For each entry below, please return its exact wording and leave out any picture.
───
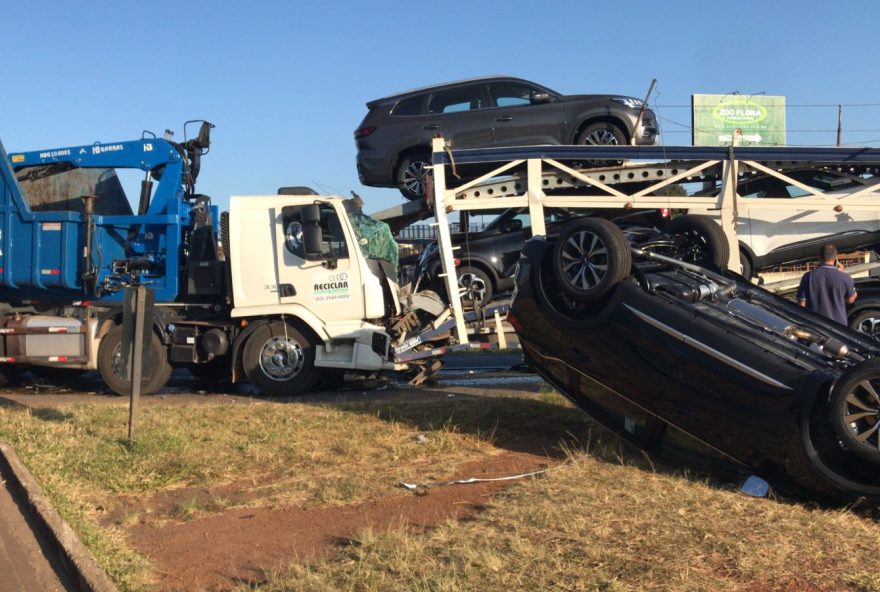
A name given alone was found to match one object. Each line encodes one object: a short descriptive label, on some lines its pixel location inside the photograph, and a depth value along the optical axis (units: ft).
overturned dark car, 17.74
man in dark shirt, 29.58
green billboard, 142.72
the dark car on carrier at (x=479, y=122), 41.27
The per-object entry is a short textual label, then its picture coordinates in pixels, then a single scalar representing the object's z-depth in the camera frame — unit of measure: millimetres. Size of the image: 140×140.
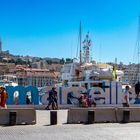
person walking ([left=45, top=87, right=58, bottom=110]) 25388
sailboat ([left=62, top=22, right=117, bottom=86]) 41125
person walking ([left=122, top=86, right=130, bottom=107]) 23025
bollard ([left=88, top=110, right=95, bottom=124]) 17719
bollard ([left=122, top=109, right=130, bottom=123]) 18203
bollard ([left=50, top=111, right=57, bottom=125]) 17300
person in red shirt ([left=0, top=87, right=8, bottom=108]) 19766
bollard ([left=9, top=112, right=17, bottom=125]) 16984
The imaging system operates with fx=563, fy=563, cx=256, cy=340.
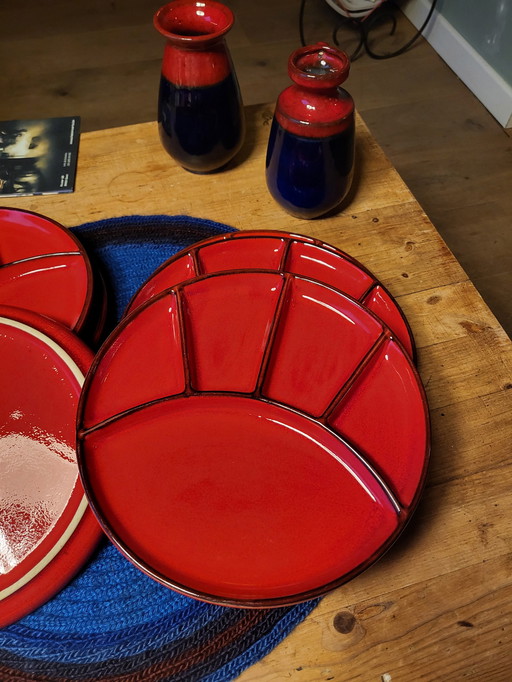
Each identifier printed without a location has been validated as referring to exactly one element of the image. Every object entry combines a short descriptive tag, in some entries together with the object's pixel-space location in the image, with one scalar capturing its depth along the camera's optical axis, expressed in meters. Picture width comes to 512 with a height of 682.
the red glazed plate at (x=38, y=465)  0.52
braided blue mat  0.51
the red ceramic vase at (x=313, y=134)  0.66
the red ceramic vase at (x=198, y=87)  0.70
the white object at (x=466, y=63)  1.66
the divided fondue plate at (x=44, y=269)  0.67
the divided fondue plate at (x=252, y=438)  0.48
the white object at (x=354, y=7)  1.85
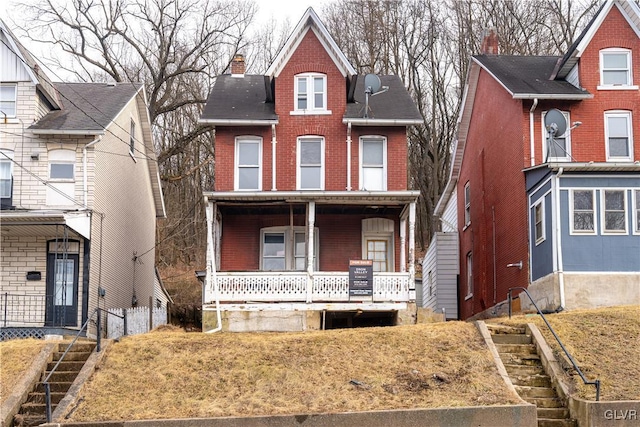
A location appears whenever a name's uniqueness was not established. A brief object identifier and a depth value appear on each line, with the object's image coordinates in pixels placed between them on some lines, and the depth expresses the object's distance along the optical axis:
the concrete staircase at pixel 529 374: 17.95
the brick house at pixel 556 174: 25.83
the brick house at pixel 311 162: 29.42
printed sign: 26.41
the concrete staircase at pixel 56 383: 18.30
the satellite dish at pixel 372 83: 30.12
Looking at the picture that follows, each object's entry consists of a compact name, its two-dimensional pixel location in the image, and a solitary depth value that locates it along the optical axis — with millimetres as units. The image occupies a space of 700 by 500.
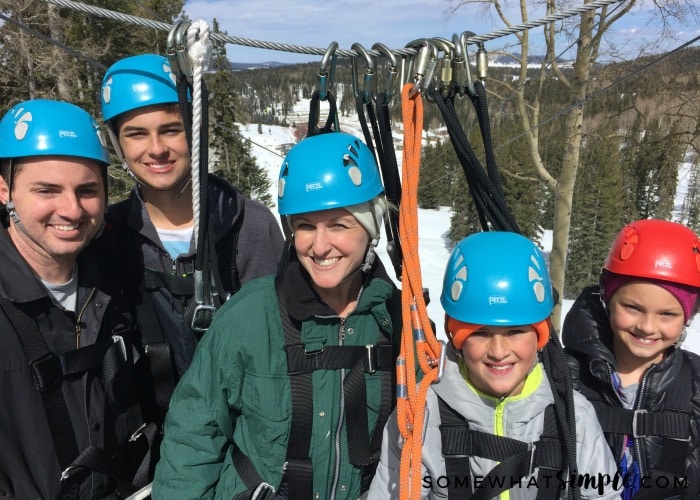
───
→ **Reply**:
A name given alone was found to match one object. Each line encodes one object: a short descriptive label, on some lines its pixel location inside the photograph, and a depth value along the optical axis (units: ft).
overturned dark car, 17.74
man in dark shirt, 29.58
green billboard, 142.72
the dark car on carrier at (x=479, y=122), 41.27
The per-object entry is a short textual label, then its picture coordinates in pixels, then a single scalar representing the object's z-depth in the camera frame — unit of measure: millimetres. Size of the image: 140×140.
person walking ([left=45, top=87, right=58, bottom=110]) 25388
sailboat ([left=62, top=22, right=117, bottom=86]) 41125
person walking ([left=122, top=86, right=130, bottom=107]) 23025
bollard ([left=88, top=110, right=95, bottom=124]) 17719
bollard ([left=122, top=109, right=130, bottom=123]) 18203
bollard ([left=50, top=111, right=57, bottom=125]) 17300
person in red shirt ([left=0, top=87, right=8, bottom=108]) 19766
bollard ([left=9, top=112, right=17, bottom=125]) 16984
The imaging system operates with fx=563, fy=563, cx=256, cy=340.
Each identifier printed without a location has been validated as referring to exactly one element of the image. Every object entry combines a short descriptive tag, in some entries together with the object's pixel-space location in the image, with one scalar capturing its depth along the camera's optical axis, expressed in meters. Picture width comes to 512 with a height of 682.
the red glazed plate at (x=38, y=465)  0.52
braided blue mat  0.51
the red ceramic vase at (x=313, y=134)  0.66
the red ceramic vase at (x=198, y=87)  0.70
the white object at (x=466, y=63)  1.66
the divided fondue plate at (x=44, y=269)  0.67
the divided fondue plate at (x=252, y=438)  0.48
the white object at (x=354, y=7)  1.85
A location appears whenever a name's uniqueness was not established. A brief object identifier and a depth value appear on each line, with the object's image coordinates in pixels placed between them on some lines, and the depth expresses the object's distance along the optical axis:
the concrete staircase at pixel 529 374: 17.95
the brick house at pixel 556 174: 25.83
the brick house at pixel 311 162: 29.42
printed sign: 26.41
the concrete staircase at pixel 56 383: 18.30
the satellite dish at pixel 372 83: 30.12
Looking at the picture that follows, each object's entry consists of a compact name, its two-dimensional pixel location in the image, and a solitary depth value that locates it along the optical axis — with millimetres as units. The image occupies a space of 700 by 500.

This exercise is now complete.